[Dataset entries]
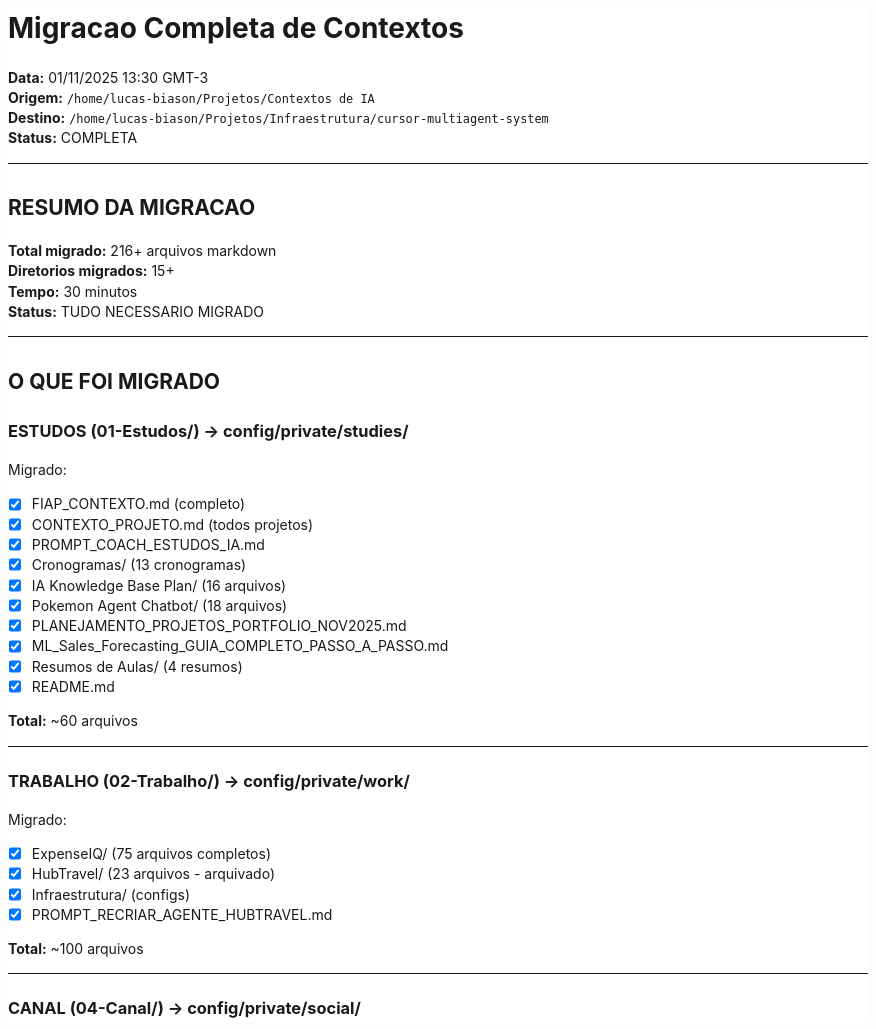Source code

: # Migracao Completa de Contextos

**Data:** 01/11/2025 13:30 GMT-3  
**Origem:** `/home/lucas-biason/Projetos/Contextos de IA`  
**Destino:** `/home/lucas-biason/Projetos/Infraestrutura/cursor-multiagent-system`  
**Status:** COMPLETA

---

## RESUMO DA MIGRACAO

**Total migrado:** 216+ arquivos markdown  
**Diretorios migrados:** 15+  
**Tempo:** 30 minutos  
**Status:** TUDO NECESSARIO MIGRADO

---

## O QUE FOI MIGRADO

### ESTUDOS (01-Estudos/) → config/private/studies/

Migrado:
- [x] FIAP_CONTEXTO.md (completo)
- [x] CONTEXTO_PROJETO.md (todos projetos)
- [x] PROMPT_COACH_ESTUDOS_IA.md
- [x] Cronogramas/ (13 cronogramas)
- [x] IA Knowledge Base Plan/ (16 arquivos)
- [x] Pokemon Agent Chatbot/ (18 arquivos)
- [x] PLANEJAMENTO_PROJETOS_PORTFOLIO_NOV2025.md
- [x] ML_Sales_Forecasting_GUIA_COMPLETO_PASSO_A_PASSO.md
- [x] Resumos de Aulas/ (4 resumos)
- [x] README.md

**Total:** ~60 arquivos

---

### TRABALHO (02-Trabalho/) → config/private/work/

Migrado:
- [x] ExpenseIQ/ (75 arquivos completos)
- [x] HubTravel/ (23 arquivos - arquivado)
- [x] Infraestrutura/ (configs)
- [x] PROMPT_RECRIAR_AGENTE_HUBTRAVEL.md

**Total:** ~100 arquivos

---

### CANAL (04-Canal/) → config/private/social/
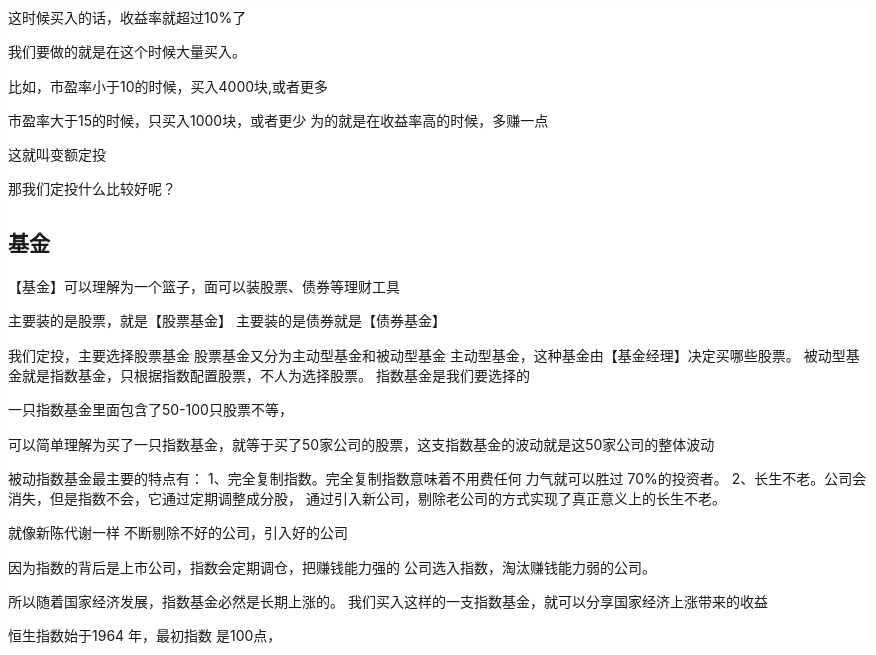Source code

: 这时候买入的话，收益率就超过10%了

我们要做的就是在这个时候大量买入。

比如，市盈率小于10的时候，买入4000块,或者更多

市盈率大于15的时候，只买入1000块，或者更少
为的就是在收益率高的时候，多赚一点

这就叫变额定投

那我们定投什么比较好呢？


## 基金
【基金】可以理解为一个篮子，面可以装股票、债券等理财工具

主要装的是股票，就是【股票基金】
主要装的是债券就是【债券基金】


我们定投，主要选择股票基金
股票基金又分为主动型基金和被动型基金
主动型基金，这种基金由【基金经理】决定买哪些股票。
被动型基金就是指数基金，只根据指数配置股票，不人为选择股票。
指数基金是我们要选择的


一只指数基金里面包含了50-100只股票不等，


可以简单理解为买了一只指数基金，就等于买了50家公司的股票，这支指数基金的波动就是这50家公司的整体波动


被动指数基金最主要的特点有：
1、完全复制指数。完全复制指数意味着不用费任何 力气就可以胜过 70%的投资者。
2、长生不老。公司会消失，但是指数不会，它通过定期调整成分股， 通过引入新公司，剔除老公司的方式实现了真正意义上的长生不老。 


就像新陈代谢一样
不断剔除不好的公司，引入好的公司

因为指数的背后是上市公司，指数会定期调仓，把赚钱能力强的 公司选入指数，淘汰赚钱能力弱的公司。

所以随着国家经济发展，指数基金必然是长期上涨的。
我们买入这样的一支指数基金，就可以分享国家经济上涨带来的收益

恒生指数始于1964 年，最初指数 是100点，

* * *

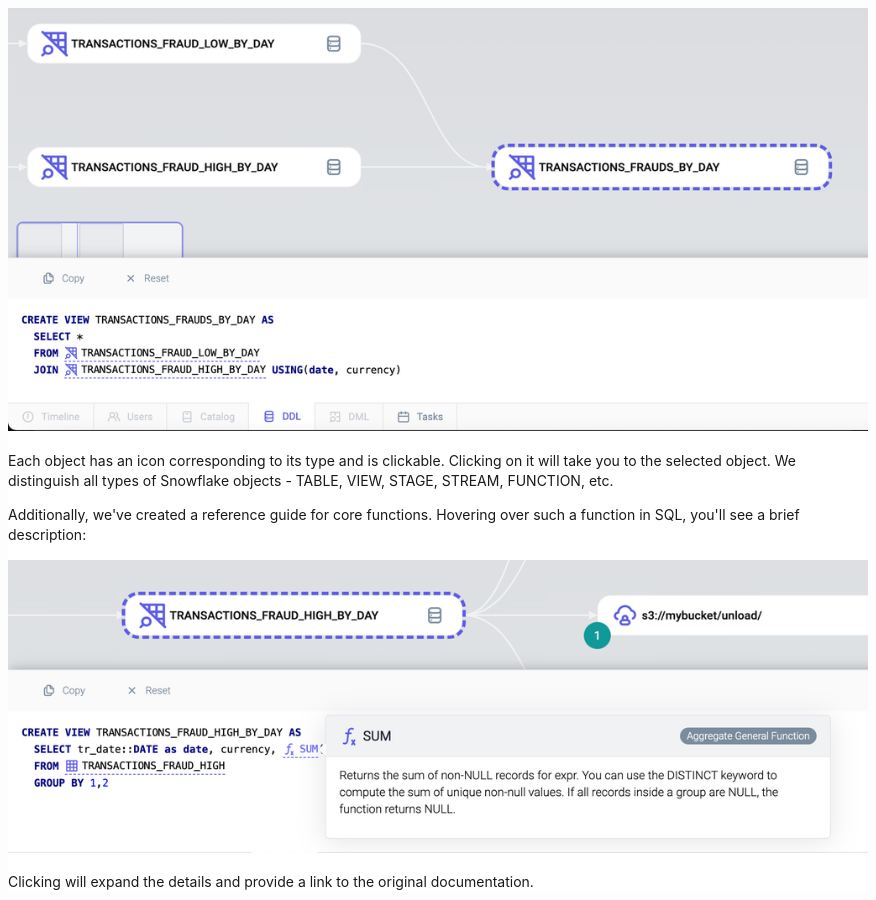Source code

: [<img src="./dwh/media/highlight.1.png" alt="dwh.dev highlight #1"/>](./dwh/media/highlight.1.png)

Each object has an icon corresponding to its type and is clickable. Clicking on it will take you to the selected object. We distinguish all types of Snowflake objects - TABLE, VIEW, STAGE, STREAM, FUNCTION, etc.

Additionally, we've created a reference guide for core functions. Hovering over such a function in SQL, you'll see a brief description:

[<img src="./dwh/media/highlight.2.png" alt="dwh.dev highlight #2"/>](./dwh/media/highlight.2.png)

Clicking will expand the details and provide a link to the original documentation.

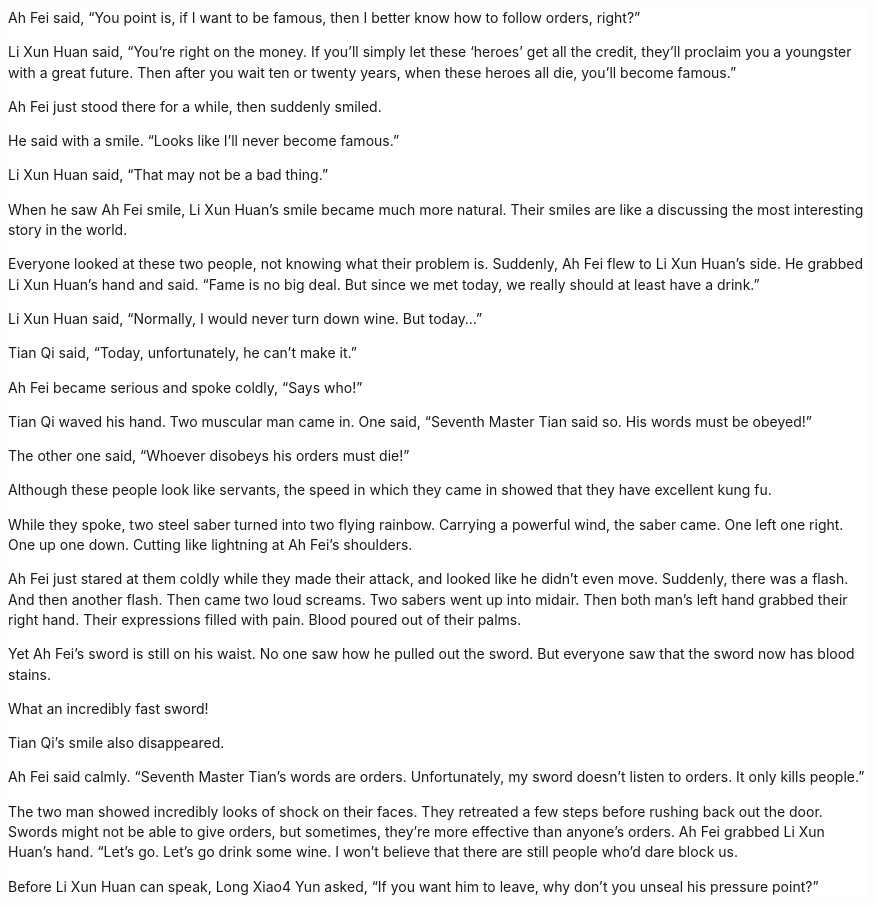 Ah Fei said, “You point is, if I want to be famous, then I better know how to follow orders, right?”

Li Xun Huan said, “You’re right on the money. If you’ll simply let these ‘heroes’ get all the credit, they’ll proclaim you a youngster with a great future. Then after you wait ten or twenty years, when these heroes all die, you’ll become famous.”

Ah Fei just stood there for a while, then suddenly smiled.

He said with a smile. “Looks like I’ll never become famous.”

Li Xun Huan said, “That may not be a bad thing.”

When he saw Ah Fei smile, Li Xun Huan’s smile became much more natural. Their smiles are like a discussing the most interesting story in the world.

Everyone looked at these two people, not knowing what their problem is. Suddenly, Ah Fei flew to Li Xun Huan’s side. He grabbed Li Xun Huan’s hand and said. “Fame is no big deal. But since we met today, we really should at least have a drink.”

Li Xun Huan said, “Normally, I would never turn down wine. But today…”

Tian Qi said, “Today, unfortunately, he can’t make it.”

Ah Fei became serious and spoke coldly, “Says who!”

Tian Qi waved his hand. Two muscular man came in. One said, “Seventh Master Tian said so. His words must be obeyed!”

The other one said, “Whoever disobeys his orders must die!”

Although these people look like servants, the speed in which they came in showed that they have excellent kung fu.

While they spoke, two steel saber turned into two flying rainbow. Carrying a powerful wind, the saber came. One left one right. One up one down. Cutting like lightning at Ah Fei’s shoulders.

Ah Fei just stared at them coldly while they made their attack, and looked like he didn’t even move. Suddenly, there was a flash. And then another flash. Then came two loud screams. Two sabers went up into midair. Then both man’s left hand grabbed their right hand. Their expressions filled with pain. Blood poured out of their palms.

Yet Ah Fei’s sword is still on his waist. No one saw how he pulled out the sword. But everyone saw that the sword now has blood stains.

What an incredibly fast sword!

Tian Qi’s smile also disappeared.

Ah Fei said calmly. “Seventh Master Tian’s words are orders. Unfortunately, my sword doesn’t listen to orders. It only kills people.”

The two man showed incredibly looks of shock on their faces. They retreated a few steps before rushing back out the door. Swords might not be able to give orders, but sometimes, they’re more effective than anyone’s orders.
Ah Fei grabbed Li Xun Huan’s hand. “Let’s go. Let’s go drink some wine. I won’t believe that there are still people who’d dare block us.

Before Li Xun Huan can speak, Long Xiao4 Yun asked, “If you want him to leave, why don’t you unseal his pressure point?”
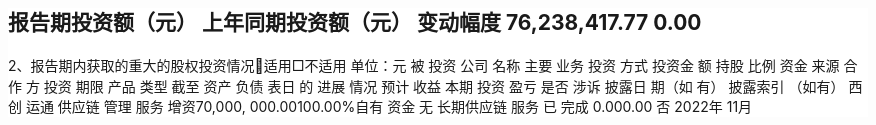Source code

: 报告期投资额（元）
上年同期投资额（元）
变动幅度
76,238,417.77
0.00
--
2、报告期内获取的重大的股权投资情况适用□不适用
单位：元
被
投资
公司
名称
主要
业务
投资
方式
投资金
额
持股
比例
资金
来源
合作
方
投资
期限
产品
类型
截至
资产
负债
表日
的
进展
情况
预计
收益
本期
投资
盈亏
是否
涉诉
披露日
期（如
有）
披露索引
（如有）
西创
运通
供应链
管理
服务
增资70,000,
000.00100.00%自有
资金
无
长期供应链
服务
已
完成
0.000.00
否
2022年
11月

Required action: Which lines of the entries above contain the word "like"? Copy each of them.

The completed task:
He said with a smile. “Looks like I’ll never become famous.”
When he saw Ah Fei smile, Li Xun Huan’s smile became much more natural. Their smiles are like a discussing the most interesting story in the world.
Although these people look like servants, the speed in which they came in showed that they have excellent kung fu.
While they spoke, two steel saber turned into two flying rainbow. Carrying a powerful wind, the saber came. One left one right. One up one down. Cutting like lightning at Ah Fei’s shoulders.
Ah Fei just stared at them coldly while they made their attack, and looked like he didn’t even move. Suddenly, there was a flash. And then another flash. Then came two loud screams. Two sabers went up into midair. Then both man’s left hand grabbed their right hand. Their expressions filled with pain. Blood poured out of their palms.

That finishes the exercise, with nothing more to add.